We Canadians love talking about our music scene and its place in the world. Last week, Josiah Hughes and Mark Teo published a thoughtful – and controversial – essay called "Canadian Music is Boring." A few months ago, The Grid and The New York Times caused a stir when they used the preponderance of Toronto acts on American "best of 2011" lists to argue that Toronto might be the greatest music city in the world. And every year, the arrival of the Polaris short list sparks a heap of soul-searching about the nature and character of "Canadian music."
All that talk puts a lot of attention on the idea that musicians are good for Canada. But we don't talk as much about why Canada is good for musicians.
Of course, there are challenges. We're geographically spread out, which makes it difficult to tour. I've driven the 13 hours it takes to get from Saskatoon to Winnipeg in a heavy snowstorm. You need a lot of perseverance! Compared to other countries, at least. When my band got off the train from London to Glasgow last summer, the promoter asked us with concern, "How was the trip, are you guys feeling OK?" We were puzzled because it was only a five-hour trip. That's nothing to a Canadian.
Canada's independent labels still need nurturing to attain the size and international reach of the U.K.'s indie infrastructure, where an artist like Adele can use an independent label as a launchpad to ears around the world. And after touring the U.K. and Berlin, it became clear to me that, with a few exceptions, the sound systems at our venues could use some serious upgrading.

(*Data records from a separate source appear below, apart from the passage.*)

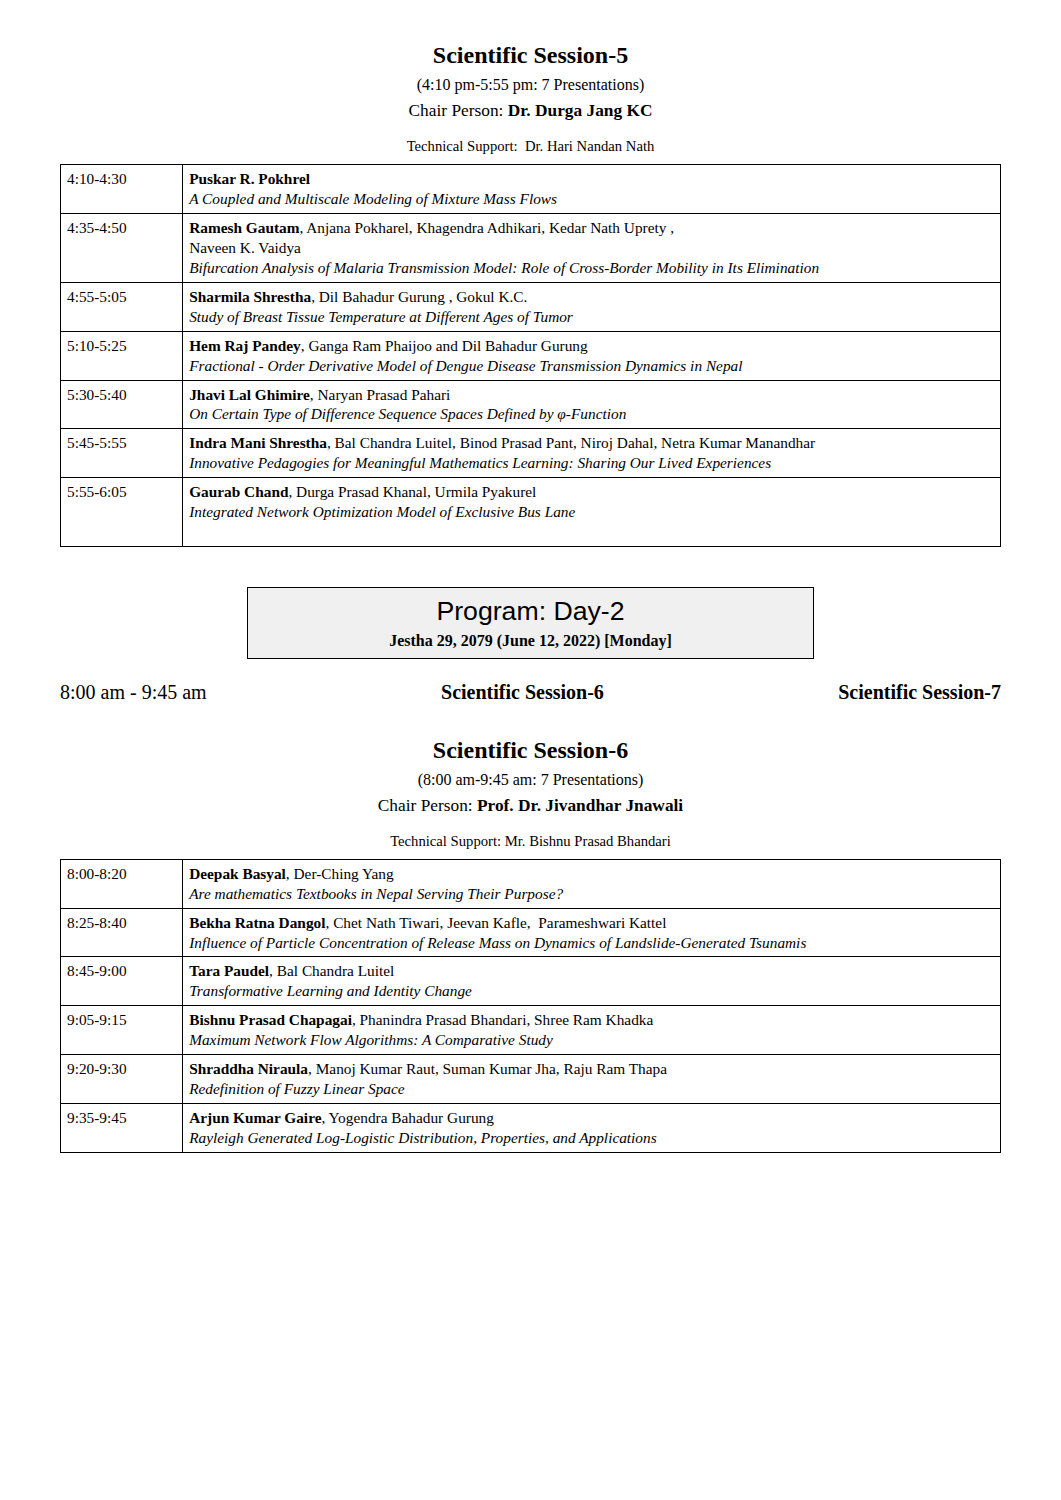Scientific Session-5
(4:10 pm-5:55 pm: 7 Presentations)
Chair Person: Dr. Durga Jang KC
Technical Support: Dr. Hari Nandan Nath
| 4:10-4:30 | Puskar R. Pokhrel A Coupled and Multiscale Modeling of Mixture Mass Flows |
| 4:35-4:50 | Ramesh Gautam , Anjana Pokharel, Khagendra Adhikari, Kedar Nath Uprety , Naveen K. Vaidya Bifurcation Analysis of Malaria Transmission Model: Role of Cross-Border Mobility in Its Elimination |
| 4:55-5:05 | Sharmila Shrestha , Dil Bahadur Gurung , Gokul K.C. Study of Breast Tissue Temperature at Different Ages of Tumor |
| 5:10-5:25 | Hem Raj Pandey , Ganga Ram Phaijoo and Dil Bahadur Gurung Fractional - Order Derivative Model of Dengue Disease Transmission Dynamics in Nepal |
| 5:30-5:40 | Jhavi Lal Ghimire , Naryan Prasad Pahari On Certain Type of Difference Sequence Spaces Defined by φ-Function |
| 5:45-5:55 | Indra Mani Shrestha , Bal Chandra Luitel, Binod Prasad Pant, Niroj Dahal, Netra Kumar Manandhar Innovative Pedagogies for Meaningful Mathematics Learning: Sharing Our Lived Experiences |
| 5:55-6:05 | Gaurab Chand , Durga Prasad Khanal, Urmila Pyakurel Integrated Network Optimization Model of Exclusive Bus Lane |
Program: Day-2
Jestha 29, 2079 (June 12, 2022) [Monday]
8:00 am - 9:45 am Scientific Session-6 Scientific Session-7
Scientific Session-6
(8:00 am-9:45 am: 7 Presentations)
Chair Person: Prof. Dr. Jivandhar Jnawali
Technical Support: Mr. Bishnu Prasad Bhandari
| 8:00-8:20 | Deepak Basyal , Der-Ching Yang Are mathematics Textbooks in Nepal Serving Their Purpose? |
| 8:25-8:40 | Bekha Ratna Dangol , Chet Nath Tiwari, Jeevan Kafle, Parameshwari Kattel Influence of Particle Concentration of Release Mass on Dynamics of Landslide-Generated Tsunamis |
| 8:45-9:00 | Tara Paudel , Bal Chandra Luitel Transformative Learning and Identity Change |
| 9:05-9:15 | Bishnu Prasad Chapagai , Phanindra Prasad Bhandari, Shree Ram Khadka Maximum Network Flow Algorithms: A Comparative Study |
| 9:20-9:30 | Shraddha Niraula , Manoj Kumar Raut, Suman Kumar Jha, Raju Ram Thapa Redefinition of Fuzzy Linear Space |
| 9:35-9:45 | Arjun Kumar Gaire , Yogendra Bahadur Gurung Rayleigh Generated Log-Logistic Distribution, Properties, and Applications |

That's me being lovingly honest. The kind of honesty you reserve for family and close friends. Even though you recognize their faults, you love them all the same. When you push them to get better, it's because you actually believe in their potential.
I could see myself living in a place like London, England (well, not really – I can't afford it). But, there are a few reasons why I chose to build a career in Canada.
Funding bodies such as the Ontario Arts Council, FACTOR and SOCAN aren't meant to help musicians live easily, by any means. But they can give a boost in the early stages, when you're earning very little money from music but still need to focus all your time on songwriting and rehearsing.
I think of them a bit like venture capitalists in the high-tech world: they pick the acts that seem most promising and seed them with a bit of money. Not everyone makes it, but some of the most talented and hardest-working go on to create special things.
2. A healthy mix of people.
The immigration explosion that began in the 1970s has created the perfect breeding ground for new sounds. Living here, I get to collaborate with musicians from a huge range of different musical traditions. I doubt I'd have gotten so into Bulgarian throat singing if I lived anywhere else! Creating new things is in our blood.
3. A promising future.
We're a culturally young country that's still figuring itself out. Our past isn't cemented in global music history.
We probably haven't seen the best days yet. But maybe that's because they're just over the horizon.